La vérité est que tous les romans de cette catégorie manquent de beauté, parce qu’ils demandent à l’art autre chose que l’art. Mme Craven a de parti-pris choisi le contre-pied du réalisme. Au culte de la beauté visible, elle oppose une beauté morale toute d’abstraction. À la perfection plastique de la langue, elle oppose un style qui hait l’éclat. L’école ennemie avait vu l’empreinte des milieux sur les caractères, et s’était perdue dans la description à outrance. Mme Craven, par horreur de cet excès, méconnaît une vérité aujourd’hui scientifique; elle crée des personnages qui se suffisent si bien à eux-mêmes qu’ils finissent par ne plus vivre de notre vie. Elle compose des sermons comme ses adversaires imaginent des traités de physiologie. Des deux côtés, la pensée « de derrière la tête, » comme dit Pascal, a tout gâté. Le roman se fausse, étriqué ou perverti. Lequel vaut le mieux? Au moins les romans moraux ne corrompent personne; il est vrai d’ajouter qu’ils ne convertissent personne.
Que conclure de cette étude?
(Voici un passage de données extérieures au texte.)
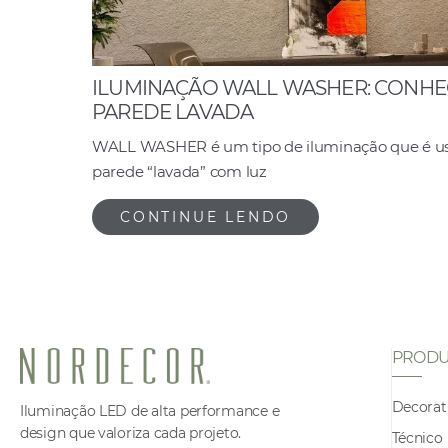
ILUMINAÇÃO WALL WASHER: CONHEÇ
PAREDE LAVADA
WALL WASHER é um tipo de iluminação que é usa
parede “lavada” com luz
CONTINUE LENDO
PRODU
Decorat
Iluminação LED de alta performance e
design que valoriza cada projeto.
Técnico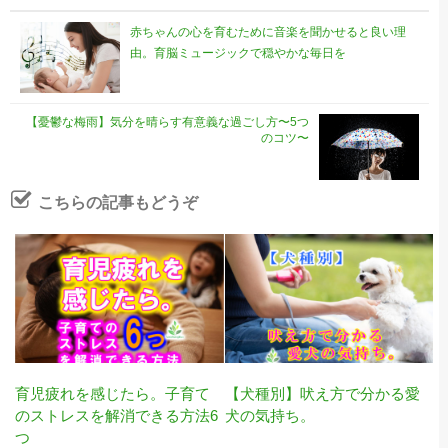
赤ちゃんの心を育むために音楽を聞かせると良い理
由。育脳ミュージックで穏やかな毎日を
【憂鬱な梅雨】気分を晴らす有意義な過ごし方〜5つ
のコツ〜
こちらの記事もどうぞ
育児疲れを感じたら。子育て
【犬種別】吠え方で分かる愛
のストレスを解消できる方法6
犬の気持ち。
つ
L’enseignement qui en résulte est assez clair : le roman piétiste aboutit nécessairement à l’insignifiance, comme le roman réaliste à la violence ou à la médiocrité. Il suffit de les confronter un instant pour voir qu’ils s’accusent et se condamnent l’un l’autre. Chacun d’eux n’est pas seulement coupable de ses propres fautes, il doit répondre aussi des fautes qu’il provoque en sens contraire. Les réalistes ne s’aperçoivent pas qu’ils soulèvent des réactions anti-littéraires chez ceux que révoltent leurs tableaux éhontés; les piétistes ne s’aperçoivent pas que leurs fades inventions redoublent chez les esprits énergiques le désir d’étonner le lecteur par le scandale. Les uns calomnient l’art, les autres décréditent la morale. En commençant, nous disions que le roman tient de trop près aux mœurs contemporaines pour ne pas représenter assez exactement la société où il se produit. Cet antagonisme que nous marquons ici n’est-il pas en effet l’image d’un autre antagonisme qui, en politique, jette sans cesse les esprits aux opinions extrêmes? C’est là un caractère si particulier et si net de notre temps, que nous le retrouverions jusque dans la poésie, qui semble le plus libre et le plus personnel de tous les arts. Ne s’y est-il pas établi deux groupes opposés, qui soutiennent la prééminence unique, l’un de la forme, l’autre de l’idée? Partout donc et à tous les degrés, la lutte règne entre des principes exclusifs et contradictoires, qui s’exaspèrent et s’exagèrent par le combat; mais ces querelles d’école ne produisent aucune œuvre durable : la beauté veut une intention plus simple et plus sincère; l’exemple des romanciers contemporains suffit à le prouver.
PAUL BOURGET.
- ↑ Voyez Pascal, Discours sur les passions de l’amour.